■ **Stored data entries**
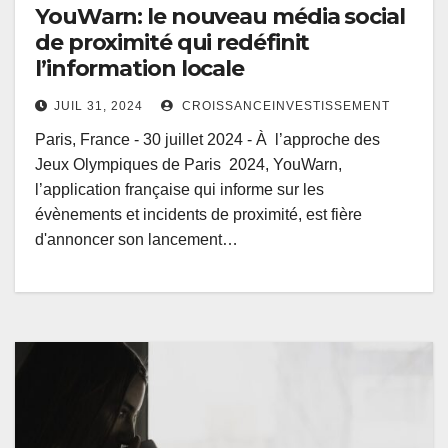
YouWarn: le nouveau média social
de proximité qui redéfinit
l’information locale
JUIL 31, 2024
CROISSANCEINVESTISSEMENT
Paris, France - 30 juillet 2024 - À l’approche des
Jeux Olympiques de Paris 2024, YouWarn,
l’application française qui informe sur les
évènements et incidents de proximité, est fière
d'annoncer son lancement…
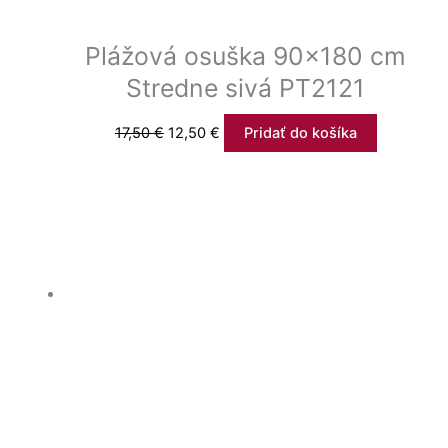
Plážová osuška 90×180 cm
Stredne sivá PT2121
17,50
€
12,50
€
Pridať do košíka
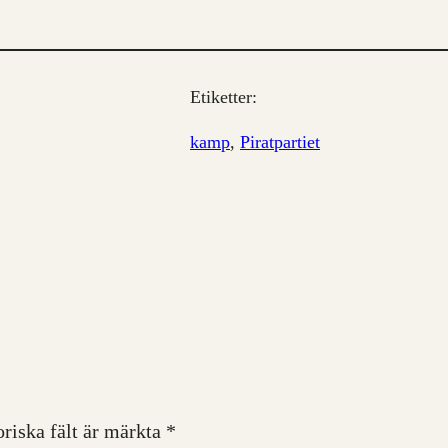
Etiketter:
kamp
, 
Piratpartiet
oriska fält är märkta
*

* * *

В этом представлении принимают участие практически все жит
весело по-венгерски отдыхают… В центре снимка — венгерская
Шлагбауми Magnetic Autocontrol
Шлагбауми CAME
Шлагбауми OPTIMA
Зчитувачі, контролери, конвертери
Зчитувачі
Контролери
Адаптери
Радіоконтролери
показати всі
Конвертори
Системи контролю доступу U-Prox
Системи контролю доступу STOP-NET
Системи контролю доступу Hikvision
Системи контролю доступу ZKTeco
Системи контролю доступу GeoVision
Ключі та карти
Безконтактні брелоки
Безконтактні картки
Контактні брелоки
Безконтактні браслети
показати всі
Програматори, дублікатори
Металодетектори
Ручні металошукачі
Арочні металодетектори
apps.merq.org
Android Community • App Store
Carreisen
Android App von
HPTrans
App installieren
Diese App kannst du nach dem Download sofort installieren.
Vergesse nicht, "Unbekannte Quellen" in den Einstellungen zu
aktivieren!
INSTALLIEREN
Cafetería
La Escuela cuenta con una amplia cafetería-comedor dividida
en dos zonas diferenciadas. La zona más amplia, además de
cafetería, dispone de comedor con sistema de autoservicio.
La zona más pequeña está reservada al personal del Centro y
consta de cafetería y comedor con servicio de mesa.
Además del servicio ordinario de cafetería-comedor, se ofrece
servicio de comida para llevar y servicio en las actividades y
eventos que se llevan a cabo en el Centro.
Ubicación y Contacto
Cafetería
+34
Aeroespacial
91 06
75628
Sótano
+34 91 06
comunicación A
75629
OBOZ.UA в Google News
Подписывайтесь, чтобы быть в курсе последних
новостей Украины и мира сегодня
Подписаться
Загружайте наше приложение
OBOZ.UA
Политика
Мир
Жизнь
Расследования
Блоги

* * *

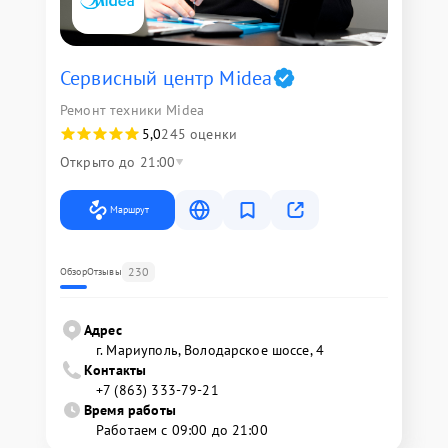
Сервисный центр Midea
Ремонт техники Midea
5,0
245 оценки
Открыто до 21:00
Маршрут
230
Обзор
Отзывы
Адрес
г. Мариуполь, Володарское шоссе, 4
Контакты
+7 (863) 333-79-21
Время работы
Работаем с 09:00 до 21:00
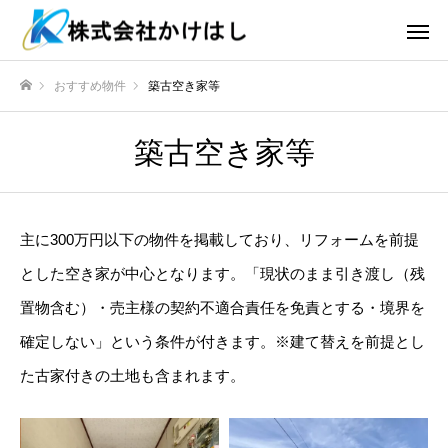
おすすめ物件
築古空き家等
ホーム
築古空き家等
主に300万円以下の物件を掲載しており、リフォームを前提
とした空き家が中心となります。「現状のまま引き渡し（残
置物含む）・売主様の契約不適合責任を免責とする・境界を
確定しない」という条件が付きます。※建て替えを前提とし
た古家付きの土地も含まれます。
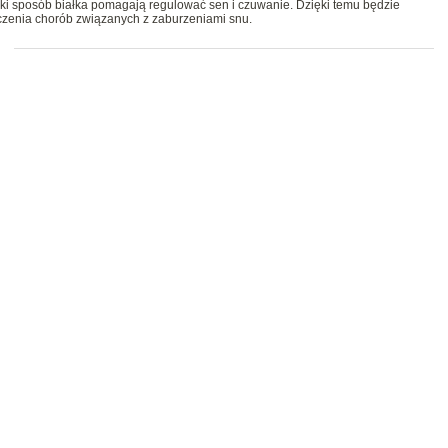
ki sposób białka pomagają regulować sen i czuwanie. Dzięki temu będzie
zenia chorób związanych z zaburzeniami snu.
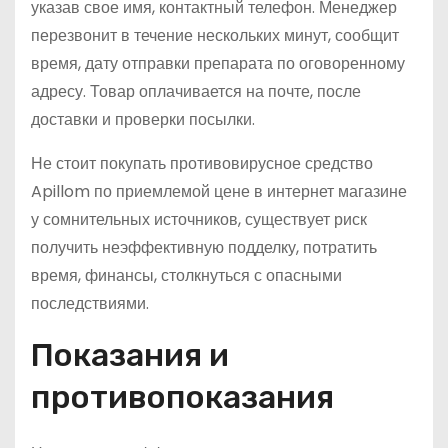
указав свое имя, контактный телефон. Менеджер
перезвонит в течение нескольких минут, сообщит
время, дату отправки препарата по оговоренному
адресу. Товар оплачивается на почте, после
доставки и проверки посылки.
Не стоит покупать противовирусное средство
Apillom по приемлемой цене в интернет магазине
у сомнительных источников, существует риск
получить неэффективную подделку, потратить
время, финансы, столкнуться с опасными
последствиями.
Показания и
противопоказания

■ **The task**
Count the lines above that contain the word "Android", and reply with the number alone.

■ **Exercise result**
2